Boston City Council passed a unanimous resolution in support of the Boston University Graduate Workers Union during its Wednesday meeting.

Boston City Hall. On Wednesday, the Boston City Council unanimously passed a resolution in support of the Boston University Graduate Workers Union’s strike. KEVIN NGUYEN/DFP PHOTOGRAPHER

BU graduate workers went on strike on Monday following eight months of unsuccessful negotiations with the university. The union is demanding better pay, comprehensive health care and stronger benefits, BUGWU said in a press release on March 20.

“This resolution echoes the voices of 3,000 union members, underscoring the importance of fair treatment and dignified labor practices within our academic institutions,” City Council President Ruthzee Louijeune said.

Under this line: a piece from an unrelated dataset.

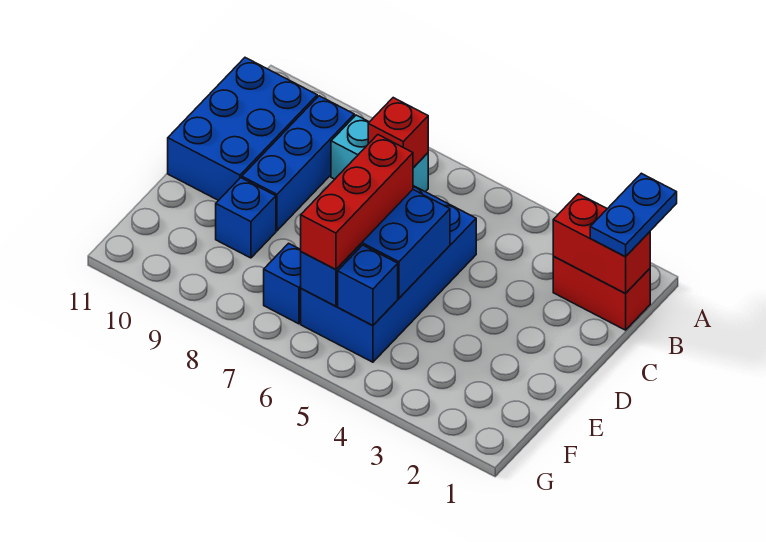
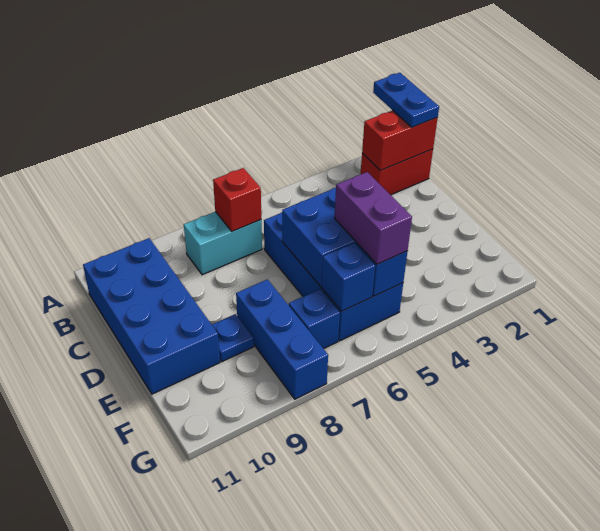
blue 1x3 brick [242,96,354,231] -> blue 1x3 brick moved to [236,279,328,399]
blue 2x3 brick [168,58,317,200] -> blue 2x4 brick [83,238,220,394]
red 1x3 brick [301,135,413,270] -> none
none -> purple 1x2 brick [334,172,412,264]
blue 1x1 brick [216,178,276,258] -> blue 1x1 plate [212,314,254,362]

Councilor Sharon Durkan, who offered the resolution alongside City Councilor Liz Breadon, acknowledged BU graduate workers who were present at the meeting, thanking them for “stepping off the picket line to be at the City Council.”

“Grad workers are the heart and soul of our academic community, and they are the backbone of many institutions striving for excellence,” Durkan said. “Their journey of teaching, mentoring and providing research is unparalleled, yet their labor often goes unrecognized and undervalued.”

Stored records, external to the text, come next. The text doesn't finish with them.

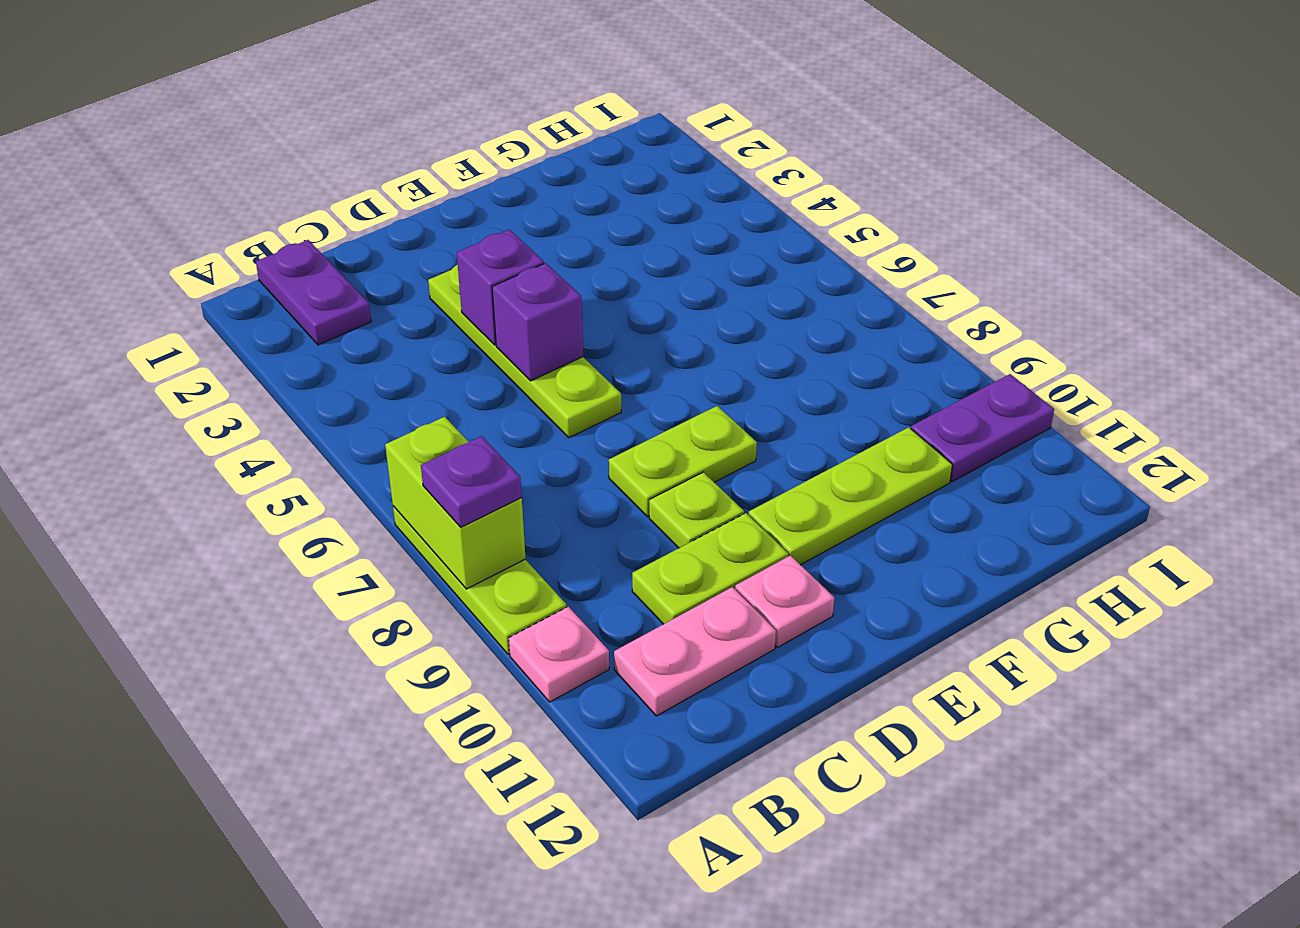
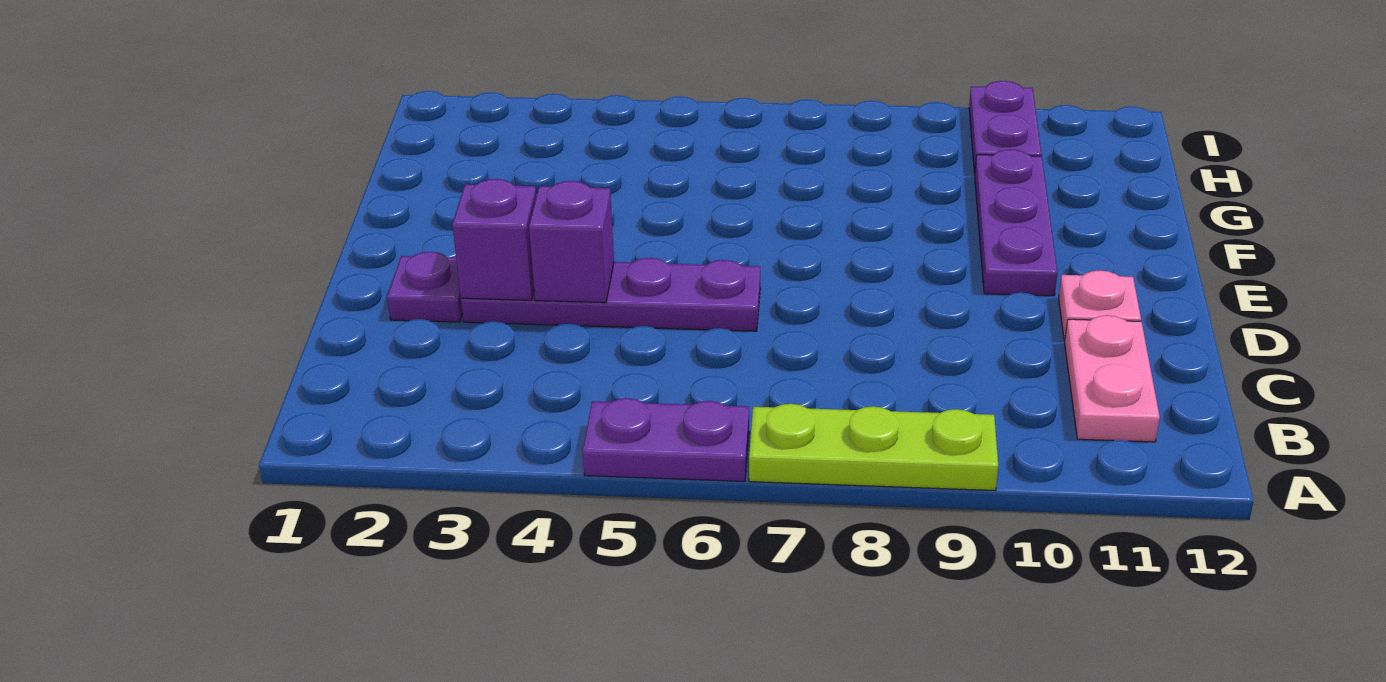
lime 1x2 brick [385,417,526,589] -> none
purple 1x1 plate [421,436,522,527] -> purple 1x1 plate moved to [387,252,463,322]
pink 1x1 plate [509,606,609,702] -> none
purple 1x2 plate [256,240,371,345] -> purple 1x2 plate moved to [583,398,749,481]
lime 1x2 plate [632,513,788,624] -> none
lime 1x4 plate [428,265,621,438] -> purple 1x4 plate [461,258,760,331]
purple 1x1 brick [492,263,583,381] -> purple 1x1 brick moved to [452,179,536,300]
lime 1x2 plate [609,406,757,517] -> none
lime 1x1 plate [649,472,744,548] -> none
lime 1x3 plate [749,427,952,565] -> purple 1x3 plate [975,149,1057,296]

Breadon voiced her support for the resolution, noting that Boston is one of the most expensive cities in the country and the current wages of many BU graduate workers are insufficient for the cost of living.

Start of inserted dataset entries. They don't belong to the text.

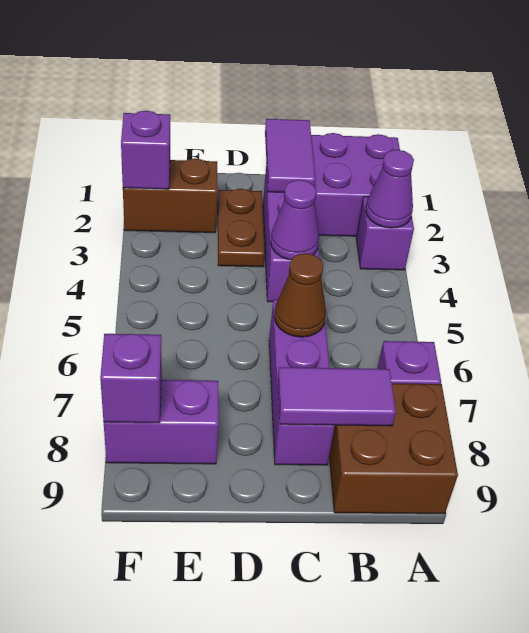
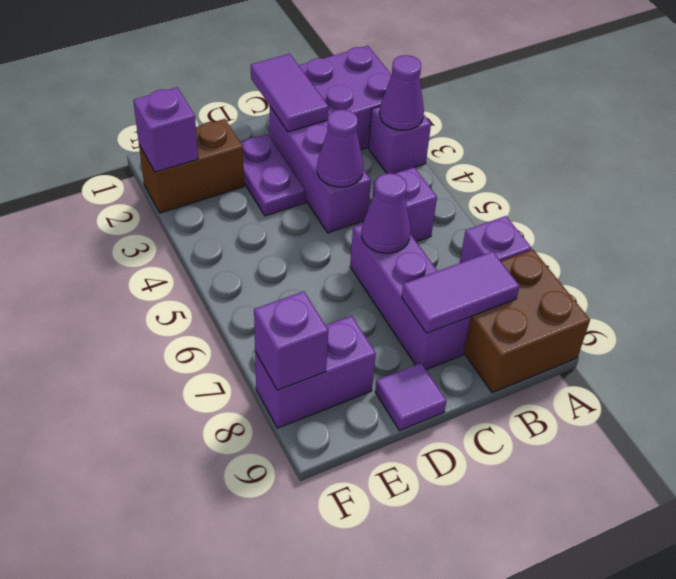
none -> purple 1x1 brick [373,167,437,242]
brown 1x1 cone [274,253,326,337] -> purple 1x1 cone [362,173,410,253]
brown 1x2 plate [218,189,265,267] -> purple 1x2 plate [240,134,305,216]
none -> purple 1x1 tile [375,363,446,431]

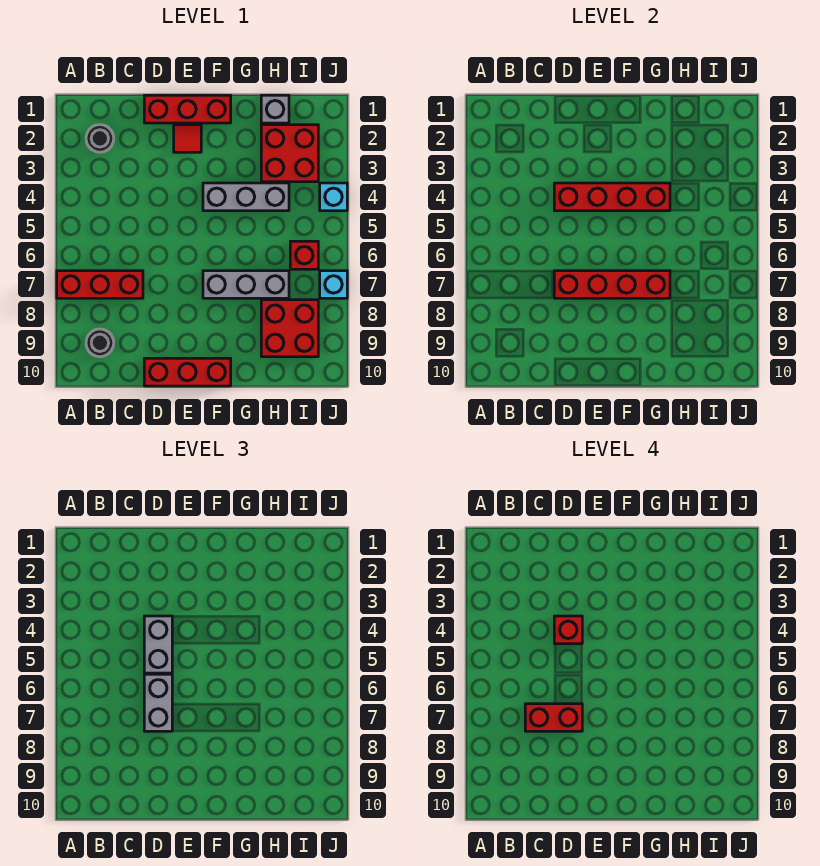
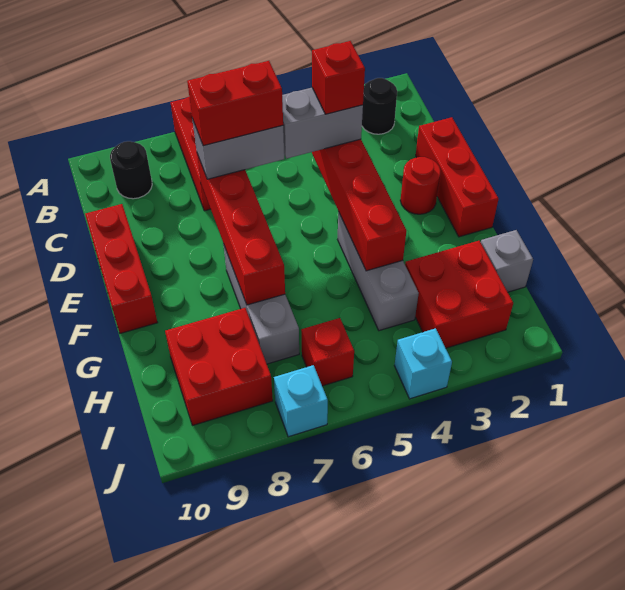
red 1x2 brick [525,704,582,731] -> red 1x2 brick turned to [187,61,283,146]
red 1x1 tile [174,125,201,152] -> red 1x1 round brick [400,157,441,214]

“It’s very, very difficult to have adequate housing and … quality of life if you are on limited wages,” Breadon said. “[With] the combination of low wages, the cost of living and the high cost with food insecurity and housing insecurity, it’s really important to be supportive of graduate students.”

Louijeune said many local institutions, such as universities, had a “return on their investments” in their endowment during the COVID-19 pandemic.

“We can afford to make sure that we affirm your dignity and how you were treated and how you get paid,” Louijeune said.

Councilor Benjamin J. Weber also supported the resolution, citing his background as a workers’ rights attorney.

“The only way workers can be treated fairly is to organize and bargain collectively,” Weber said. 

Councilor Enrique J. Pepén addressed the present graduate students, saying he heard some of them earn $40,000 a year or less. 

“That’s not enough to have a livable wage in this city of Boston,” Pepén said. “I just wanted to … stand with you and make sure you all get the bargaining agreement that you deserve.” 

Councilor Julia Mejia said the City Council understands what the graduate workers’ fight is about.

“BU is occupying a lot of space in the city of Boston, and this is an opportunity for them to show what it looks like when they share that wealth,” Mejia said.

Councilor Tania Fernandes Anderson was the last to give remarks before the unanimous vote to pass the resolution.

“BU, get it together,” Fernandes Anderson said. “I’m interested in the proactive conversations … and looking at how we can hold these universities accountable.”